(Your goal): Only a number is wanted here, namely how many lines of the data contain the string "click".

(Source data):
#####

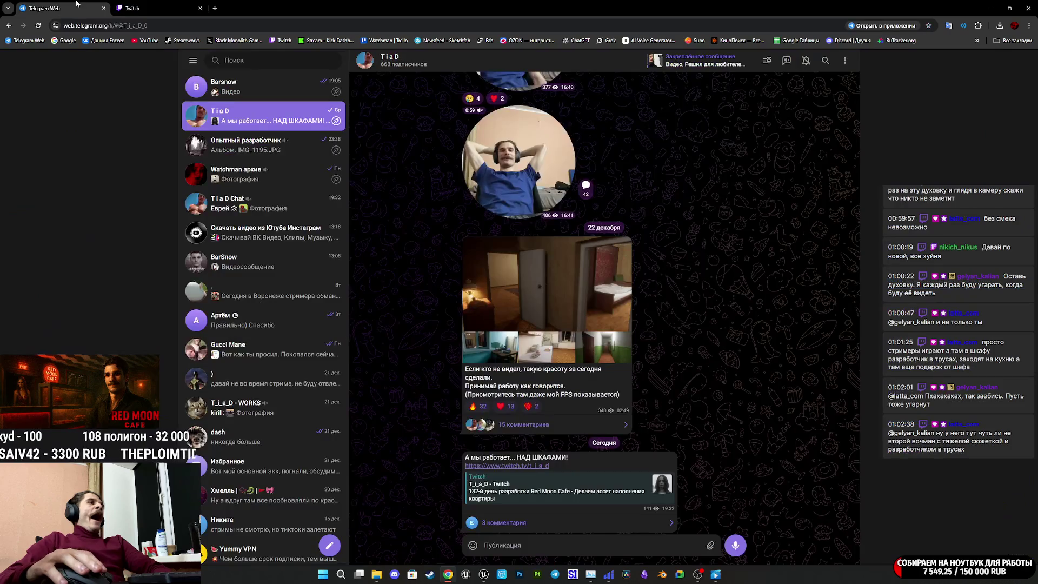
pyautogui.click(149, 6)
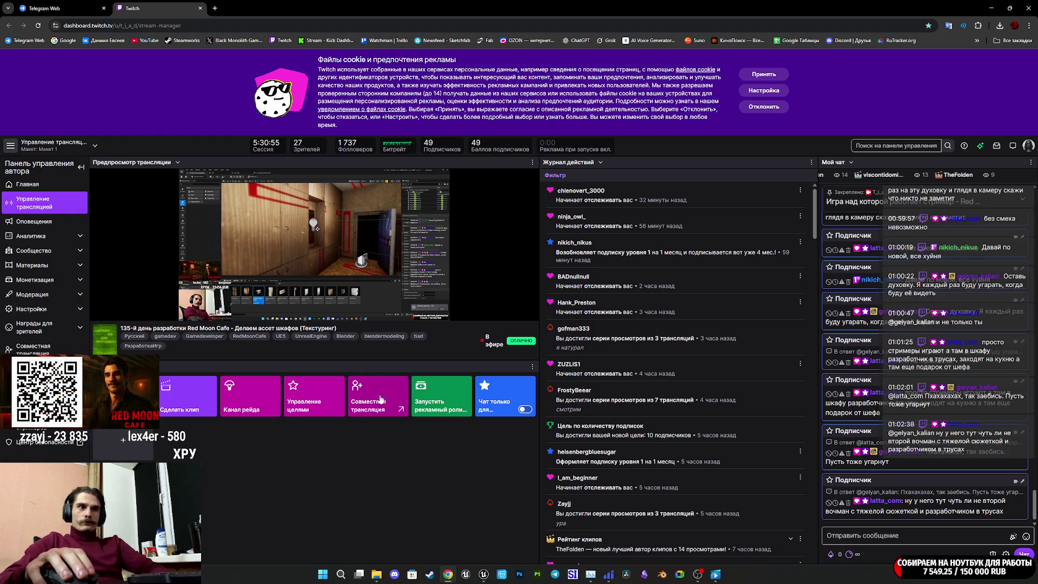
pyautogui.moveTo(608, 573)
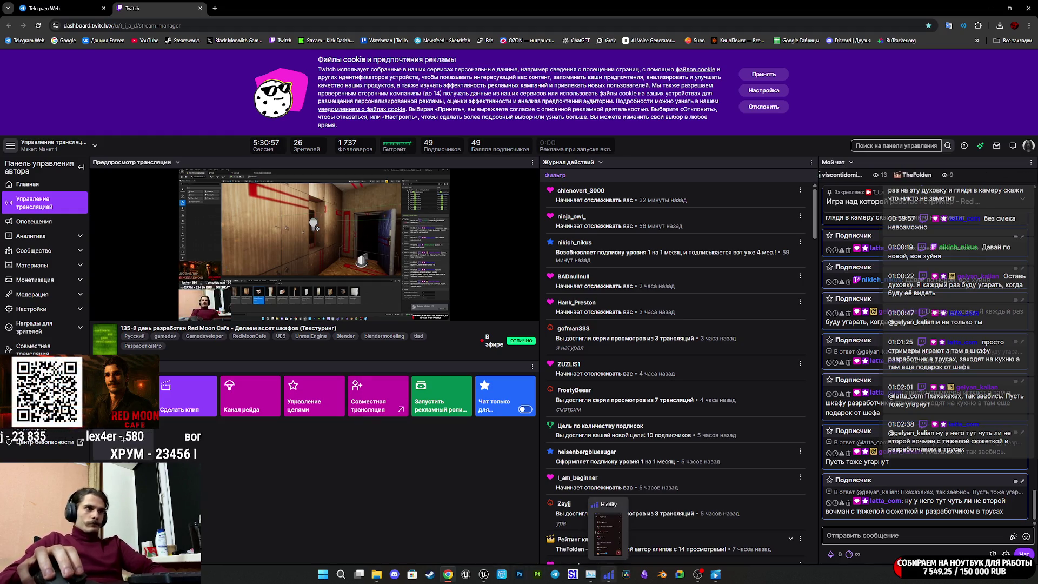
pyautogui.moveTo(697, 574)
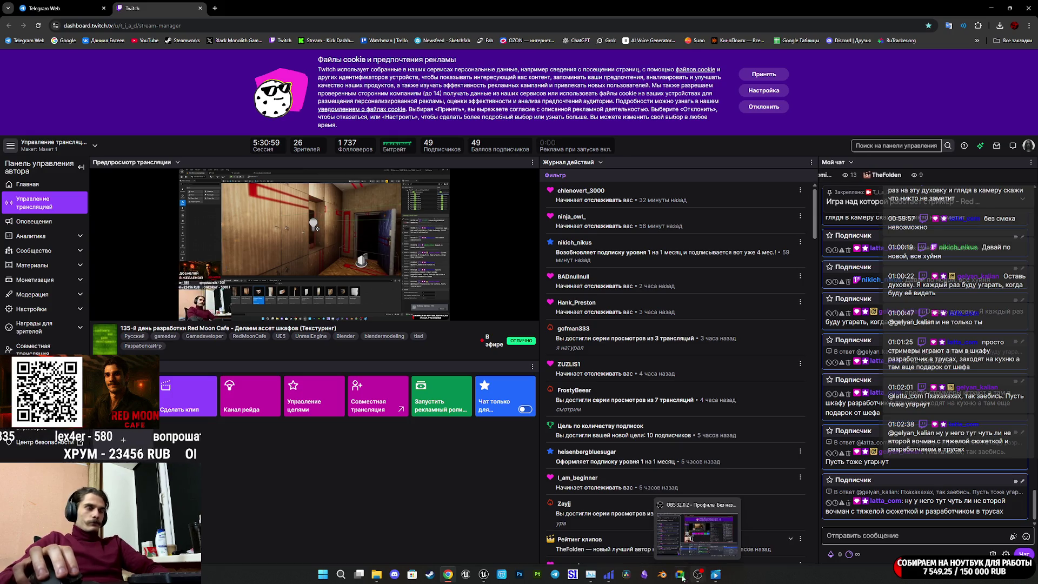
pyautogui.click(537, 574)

#####

(Response below): 2